Work is so thin on the ground for journalist Pete (Rafe Spall) in the third episode of this run of the clever sports sitcom that he's working in a chicken packing factory. But then a newspaper accepts his article criticising Lottie Beaumont, Britain's seventh best tennis player - the problem is she's his girlfriend.

Clive Morgan, The Telegraph, 3rd November 2011

Pete (Rafe Spall) has yet to open his score-sheet, while Life is about to thump another ­hat-trick in the back of the net.

This week, Chloe, his ex-­girlfriend from season one, (the one whose family are all into saving the planet) has decided she wants to get back with him - just as Pete's dad turns up with his suitcase after a tiff with his wife.

Pete's goal in life is breathtakingly simple.

All he wants is to have sex whenever possible, but his habit of saying the worst possible thing to the most ­inappropriate person at the wrong time gets in the way. Like Pete himself, this ­­sitcom is silly, crude and ­unsophisticated, but hard to dislike and even his whiny, whimpering, snivelly voice kind of grows on you.

The clever bits are the ­incidental on-screen ­stats, where we learn, for example, that Chloe's dad once ­resuscitated Pete Doherty.

Jane Simon, The Mirror, 28th October 2011

It's hard not to like this, and believe me I've tried. But Rafe Spall is great at the whimpering, socially inept halfwit whose every action is fodder for a couple of sports commentators.

Tonight, Pete's dad (the great Philip Jackson) fetches up at Pete's house, saying he's left Pete's mum. Nothing of what follows is subtle, but it has just enough charm to keep you watching. There are some good asides about rip-off local shops and their paranoid owners and an unkind dig at Mick Hucknall.
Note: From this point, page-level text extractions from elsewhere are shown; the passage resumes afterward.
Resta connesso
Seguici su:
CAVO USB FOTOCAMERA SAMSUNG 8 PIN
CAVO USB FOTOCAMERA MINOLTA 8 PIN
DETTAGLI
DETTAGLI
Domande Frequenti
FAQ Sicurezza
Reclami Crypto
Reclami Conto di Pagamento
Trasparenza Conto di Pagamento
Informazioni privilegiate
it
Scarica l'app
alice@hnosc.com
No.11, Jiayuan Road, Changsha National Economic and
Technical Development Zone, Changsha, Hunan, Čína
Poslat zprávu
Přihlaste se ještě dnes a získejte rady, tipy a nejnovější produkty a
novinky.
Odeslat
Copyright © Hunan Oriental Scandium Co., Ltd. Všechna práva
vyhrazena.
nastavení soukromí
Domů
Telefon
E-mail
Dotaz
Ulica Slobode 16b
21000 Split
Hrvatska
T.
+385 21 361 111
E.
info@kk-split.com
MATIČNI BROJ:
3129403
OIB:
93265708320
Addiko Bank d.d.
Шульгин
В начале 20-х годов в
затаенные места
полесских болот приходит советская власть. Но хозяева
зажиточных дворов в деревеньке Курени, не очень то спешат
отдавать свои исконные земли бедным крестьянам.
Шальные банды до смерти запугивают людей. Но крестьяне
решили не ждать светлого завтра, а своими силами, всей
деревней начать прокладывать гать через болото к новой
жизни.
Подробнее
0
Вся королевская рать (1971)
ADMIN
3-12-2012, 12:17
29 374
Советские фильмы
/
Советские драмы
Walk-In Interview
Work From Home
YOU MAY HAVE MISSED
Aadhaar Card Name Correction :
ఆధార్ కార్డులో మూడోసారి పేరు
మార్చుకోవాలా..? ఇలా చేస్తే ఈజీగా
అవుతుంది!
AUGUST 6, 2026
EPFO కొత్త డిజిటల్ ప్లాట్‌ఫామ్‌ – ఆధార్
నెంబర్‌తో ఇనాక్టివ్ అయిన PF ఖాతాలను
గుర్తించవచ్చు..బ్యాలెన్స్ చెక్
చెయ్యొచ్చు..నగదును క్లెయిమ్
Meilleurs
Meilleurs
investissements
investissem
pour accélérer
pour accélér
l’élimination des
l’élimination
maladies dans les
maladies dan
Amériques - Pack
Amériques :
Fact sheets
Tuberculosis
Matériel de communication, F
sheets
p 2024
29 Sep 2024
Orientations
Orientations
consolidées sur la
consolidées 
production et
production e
Alison Graham, Radio Times, 28th October 2011

Pete isn't doing very well in Pete Versus Life. You'd probably have to say that, on balance, life was winning. Pete wanted to be a sports journalist in the first series, remember? Now he's going for a job as a dog walker.

He gets the job, but it doesn't go well. On their first outing, Glynn, a lovely yellow labrador, is flattened on the London north circular. Things look up briefly when Gracja, his parents' new Polish helper, tells Pete she's going to "how you say, screw your brains". But even that doesn't go to plan - ie happen.

It's fairly standard kind of sitcom fodder. Except for the fact that there are two sports pundits doing a running commentary on Pete's life. As if it was a sports event. And that lifts it, turns it into something quite imaginative and original. It's the kind of idea you can imagine creators George Jeffries and Bert Tyler-Moore coming up with over a beer or two, thinking "genius", then sleeping on it and having serious doubts in the morning - like why would sports commentators be commentating on some bloke's life?

Someone had the courage to commission it, though. Viewers like it: enough watched for this second series to happen. I like it, too. It works, weirdly. And Rafe Spall is nice as Pete. A bit hopeless, but likable. He would be really, being Timothy Spall's son. Hasn't dentistry improved, though, in just one generation?